• **WHAT IS BEING ASKED**
Could you write out the records exactly as they are given?

• **EXCERPTED DATA**
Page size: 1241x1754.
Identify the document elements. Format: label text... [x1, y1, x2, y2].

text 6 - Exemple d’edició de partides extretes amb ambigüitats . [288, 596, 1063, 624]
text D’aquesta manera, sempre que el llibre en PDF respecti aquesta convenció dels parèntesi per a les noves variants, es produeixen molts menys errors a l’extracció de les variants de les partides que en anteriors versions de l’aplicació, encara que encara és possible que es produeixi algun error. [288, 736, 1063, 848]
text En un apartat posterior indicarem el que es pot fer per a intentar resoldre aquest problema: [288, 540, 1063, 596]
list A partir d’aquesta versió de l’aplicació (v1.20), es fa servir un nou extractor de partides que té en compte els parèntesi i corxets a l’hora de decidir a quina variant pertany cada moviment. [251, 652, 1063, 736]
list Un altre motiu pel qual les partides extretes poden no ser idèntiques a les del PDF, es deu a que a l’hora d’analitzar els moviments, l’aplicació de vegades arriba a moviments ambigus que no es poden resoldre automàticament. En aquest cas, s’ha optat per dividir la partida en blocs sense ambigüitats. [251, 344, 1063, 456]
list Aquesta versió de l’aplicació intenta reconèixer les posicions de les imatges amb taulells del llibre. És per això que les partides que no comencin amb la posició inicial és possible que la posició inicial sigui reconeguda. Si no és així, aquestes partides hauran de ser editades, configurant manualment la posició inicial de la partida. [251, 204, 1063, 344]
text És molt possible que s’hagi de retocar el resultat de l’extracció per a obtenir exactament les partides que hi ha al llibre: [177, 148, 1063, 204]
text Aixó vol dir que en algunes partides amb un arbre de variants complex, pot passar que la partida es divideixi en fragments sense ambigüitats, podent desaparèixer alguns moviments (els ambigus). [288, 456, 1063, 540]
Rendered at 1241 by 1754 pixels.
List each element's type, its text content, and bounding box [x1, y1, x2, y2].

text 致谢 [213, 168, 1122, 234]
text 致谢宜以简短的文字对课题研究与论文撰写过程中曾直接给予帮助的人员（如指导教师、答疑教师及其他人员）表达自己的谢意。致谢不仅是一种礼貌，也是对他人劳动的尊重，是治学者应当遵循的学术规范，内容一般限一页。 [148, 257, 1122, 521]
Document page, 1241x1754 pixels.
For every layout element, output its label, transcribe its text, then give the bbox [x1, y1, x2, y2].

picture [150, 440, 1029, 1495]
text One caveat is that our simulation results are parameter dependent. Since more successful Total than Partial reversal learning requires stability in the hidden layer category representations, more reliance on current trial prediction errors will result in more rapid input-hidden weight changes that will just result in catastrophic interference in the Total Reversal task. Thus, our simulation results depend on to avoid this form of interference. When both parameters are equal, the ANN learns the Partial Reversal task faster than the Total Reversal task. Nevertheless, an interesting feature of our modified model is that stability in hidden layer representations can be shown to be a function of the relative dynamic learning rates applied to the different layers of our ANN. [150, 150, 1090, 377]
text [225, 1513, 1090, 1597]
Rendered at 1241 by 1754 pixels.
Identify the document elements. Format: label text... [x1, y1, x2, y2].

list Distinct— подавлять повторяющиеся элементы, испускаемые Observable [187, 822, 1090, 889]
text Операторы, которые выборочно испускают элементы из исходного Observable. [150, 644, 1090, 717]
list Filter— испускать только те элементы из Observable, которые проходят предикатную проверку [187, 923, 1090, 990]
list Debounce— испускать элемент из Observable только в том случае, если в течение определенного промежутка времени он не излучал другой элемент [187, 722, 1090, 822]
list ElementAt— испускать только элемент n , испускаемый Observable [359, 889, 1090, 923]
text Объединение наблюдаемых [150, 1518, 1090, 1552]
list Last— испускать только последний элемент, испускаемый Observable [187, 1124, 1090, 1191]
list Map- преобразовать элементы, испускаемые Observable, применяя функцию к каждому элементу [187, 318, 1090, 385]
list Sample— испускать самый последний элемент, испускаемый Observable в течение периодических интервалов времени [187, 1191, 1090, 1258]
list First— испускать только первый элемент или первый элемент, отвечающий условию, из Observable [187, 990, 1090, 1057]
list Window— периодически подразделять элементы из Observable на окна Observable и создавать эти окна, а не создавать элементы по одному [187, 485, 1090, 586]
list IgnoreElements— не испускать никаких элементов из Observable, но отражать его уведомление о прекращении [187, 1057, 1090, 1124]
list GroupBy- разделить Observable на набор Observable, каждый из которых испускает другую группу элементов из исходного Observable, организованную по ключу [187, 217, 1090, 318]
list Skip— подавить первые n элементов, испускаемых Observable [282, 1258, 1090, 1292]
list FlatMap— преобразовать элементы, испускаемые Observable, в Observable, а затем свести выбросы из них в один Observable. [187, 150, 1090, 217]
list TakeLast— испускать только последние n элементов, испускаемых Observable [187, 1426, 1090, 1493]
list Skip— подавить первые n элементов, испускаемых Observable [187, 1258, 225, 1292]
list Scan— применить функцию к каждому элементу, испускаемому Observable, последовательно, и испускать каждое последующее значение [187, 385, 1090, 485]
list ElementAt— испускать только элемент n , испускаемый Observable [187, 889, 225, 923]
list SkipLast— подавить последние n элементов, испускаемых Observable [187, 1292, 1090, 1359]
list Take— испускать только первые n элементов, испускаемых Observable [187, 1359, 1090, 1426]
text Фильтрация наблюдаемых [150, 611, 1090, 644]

• **SOLUTION FOR THIS EXERCISE**
Page size: 1241x1754.
Identify the document elements. Format: label text... [x1, y1, x2, y2].

text 6 - Exemple d’edició de partides extretes amb ambigüitats . [288, 596, 1063, 624]
text D’aquesta manera, sempre que el llibre en PDF respecti aquesta convenció dels parèntesi per a les noves variants, es produeixen molts menys errors a l’extracció de les variants de les partides que en anteriors versions de l’aplicació, encara que encara és possible que es produeixi algun error. [288, 736, 1063, 848]
text En un apartat posterior indicarem el que es pot fer per a intentar resoldre aquest problema: [288, 540, 1063, 596]
list A partir d’aquesta versió de l’aplicació (v1.20), es fa servir un nou extractor de partides que té en compte els parèntesi i corxets a l’hora de decidir a quina variant pertany cada moviment. [251, 652, 1063, 736]
list Un altre motiu pel qual les partides extretes poden no ser idèntiques a les del PDF, es deu a que a l’hora d’analitzar els moviments, l’aplicació de vegades arriba a moviments ambigus que no es poden resoldre automàticament. En aquest cas, s’ha optat per dividir la partida en blocs sense ambigüitats. [251, 344, 1063, 456]
list Aquesta versió de l’aplicació intenta reconèixer les posicions de les imatges amb taulells del llibre. És per això que les partides que no comencin amb la posició inicial és possible que la posició inicial sigui reconeguda. Si no és així, aquestes partides hauran de ser editades, configurant manualment la posició inicial de la partida. [251, 204, 1063, 344]
text És molt possible que s’hagi de retocar el resultat de l’extracció per a obtenir exactament les partides que hi ha al llibre: [177, 148, 1063, 204]
text Aixó vol dir que en algunes partides amb un arbre de variants complex, pot passar que la partida es divideixi en fragments sense ambigüitats, podent desaparèixer alguns moviments (els ambigus). [288, 456, 1063, 540]
Rendered at 1241 by 1754 pixels.
List each element's type, its text content, and bounding box [x1, y1, x2, y2].

text 致谢 [213, 168, 1122, 234]
text 致谢宜以简短的文字对课题研究与论文撰写过程中曾直接给予帮助的人员（如指导教师、答疑教师及其他人员）表达自己的谢意。致谢不仅是一种礼貌，也是对他人劳动的尊重，是治学者应当遵循的学术规范，内容一般限一页。 [148, 257, 1122, 521]
Document page, 1241x1754 pixels.
For every layout element, output its label, transcribe its text, then give the bbox [x1, y1, x2, y2].

picture [150, 440, 1029, 1495]
text One caveat is that our simulation results are parameter dependent. Since more successful Total than Partial reversal learning requires stability in the hidden layer category representations, more reliance on current trial prediction errors will result in more rapid input-hidden weight changes that will just result in catastrophic interference in the Total Reversal task. Thus, our simulation results depend on to avoid this form of interference. When both parameters are equal, the ANN learns the Partial Reversal task faster than the Total Reversal task. Nevertheless, an interesting feature of our modified model is that stability in hidden layer representations can be shown to be a function of the relative dynamic learning rates applied to the different layers of our ANN. [150, 150, 1090, 377]
text [225, 1513, 1090, 1597]
Rendered at 1241 by 1754 pixels.
Identify the document elements. Format: label text... [x1, y1, x2, y2].

list Distinct— подавлять повторяющиеся элементы, испускаемые Observable [187, 822, 1090, 889]
text Операторы, которые выборочно испускают элементы из исходного Observable. [150, 644, 1090, 717]
list Filter— испускать только те элементы из Observable, которые проходят предикатную проверку [187, 923, 1090, 990]
list Debounce— испускать элемент из Observable только в том случае, если в течение определенного промежутка времени он не излучал другой элемент [187, 722, 1090, 822]
list ElementAt— испускать только элемент n , испускаемый Observable [359, 889, 1090, 923]
text Объединение наблюдаемых [150, 1518, 1090, 1552]
list Last— испускать только последний элемент, испускаемый Observable [187, 1124, 1090, 1191]
list Map- преобразовать элементы, испускаемые Observable, применяя функцию к каждому элементу [187, 318, 1090, 385]
list Sample— испускать самый последний элемент, испускаемый Observable в течение периодических интервалов времени [187, 1191, 1090, 1258]
list First— испускать только первый элемент или первый элемент, отвечающий условию, из Observable [187, 990, 1090, 1057]
list Window— периодически подразделять элементы из Observable на окна Observable и создавать эти окна, а не создавать элементы по одному [187, 485, 1090, 586]
list IgnoreElements— не испускать никаких элементов из Observable, но отражать его уведомление о прекращении [187, 1057, 1090, 1124]
list GroupBy- разделить Observable на набор Observable, каждый из которых испускает другую группу элементов из исходного Observable, организованную по ключу [187, 217, 1090, 318]
list Skip— подавить первые n элементов, испускаемых Observable [282, 1258, 1090, 1292]
list FlatMap— преобразовать элементы, испускаемые Observable, в Observable, а затем свести выбросы из них в один Observable. [187, 150, 1090, 217]
list TakeLast— испускать только последние n элементов, испускаемых Observable [187, 1426, 1090, 1493]
list Skip— подавить первые n элементов, испускаемых Observable [187, 1258, 225, 1292]
list Scan— применить функцию к каждому элементу, испускаемому Observable, последовательно, и испускать каждое последующее значение [187, 385, 1090, 485]
list ElementAt— испускать только элемент n , испускаемый Observable [187, 889, 225, 923]
list SkipLast— подавить последние n элементов, испускаемых Observable [187, 1292, 1090, 1359]
list Take— испускать только первые n элементов, испускаемых Observable [187, 1359, 1090, 1426]
text Фильтрация наблюдаемых [150, 611, 1090, 644]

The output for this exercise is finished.